## Opgave:
Vervang in het stuk van de tekst over de krimpende gletsjers dat opent met de woorden "De Franz Josef" en sluit met "zijn door klimaatverandering." overal "Tasmanzee" door "Tasmaanse Zee". Schrijf dat stuk daarna volledig opnieuw uit.

## Aangeleverd fragment:
::::::::::

In 40 jaar tijd verdween al een derde van de gletsjers door klimaatverandering
Australische bosbranden hebben desastreuze gevolgen voor gletsjers Nieuw-Zeelandse Alpen
De voorbije vier decennia verdween een derde van de gletsjers in Nieuw-Zeeland door de klimaatverandering. De bosbranden in Australië, 2000 kilometer verderop, bespoedigen dat proces. De dooi gaat sneller, de sneeuw wordt instabieler en daardoor krimpen de gletsjers verder, zelfs als het vuur in Australië gedoofd wordt.
De Franz Josef Glacier, of wat er overblijft en tegen het einde van de eeuw dreigt te verdwijnen.
© Fien Van den Steen
Australië brandt en dat merkt Nieuw-Zeeland. Ondanks de 2.000 kilometer afstand steken de rookpluimen de Tasmanzee over. De impact reikt verder dan luchtverontreiniging en een oranje horizon, want ze laten een roetlaag achter. Die bedreigt het voortbestaan van de Nieuw-Zeelandse Alpen, die op hun beurt al zwaar bedreigd zijn door klimaatverandering.

::::::::::

## Verzamelde gegevens:
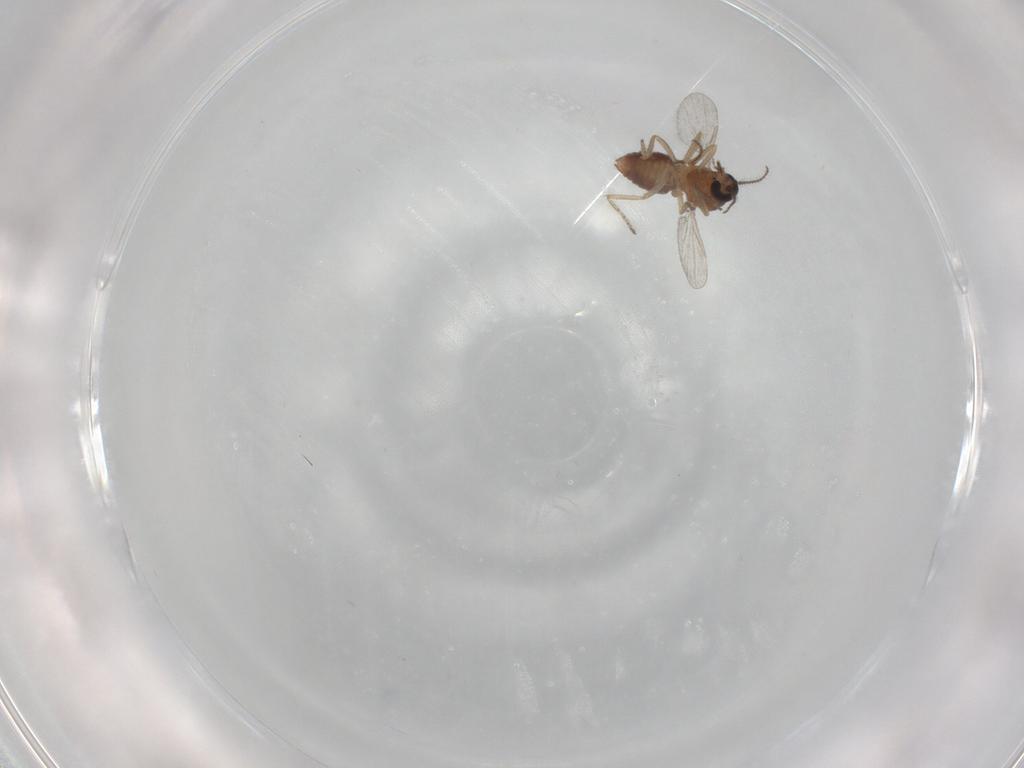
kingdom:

::::::::::

## Volledige uitwerking:
De Franz Josef Glacier, of wat er overblijft en tegen het einde van de eeuw dreigt te verdwijnen.
© Fien Van den Steen
Australië brandt en dat merkt Nieuw-Zeeland. Ondanks de 2.000 kilometer afstand steken de rookpluimen de Tasmaanse Zee over. De impact reikt verder dan luchtverontreiniging en een oranje horizon, want ze laten een roetlaag achter. Die bedreigt het voortbestaan van de Nieuw-Zeelandse Alpen, die op hun beurt al zwaar bedreigd zijn door klimaatverandering.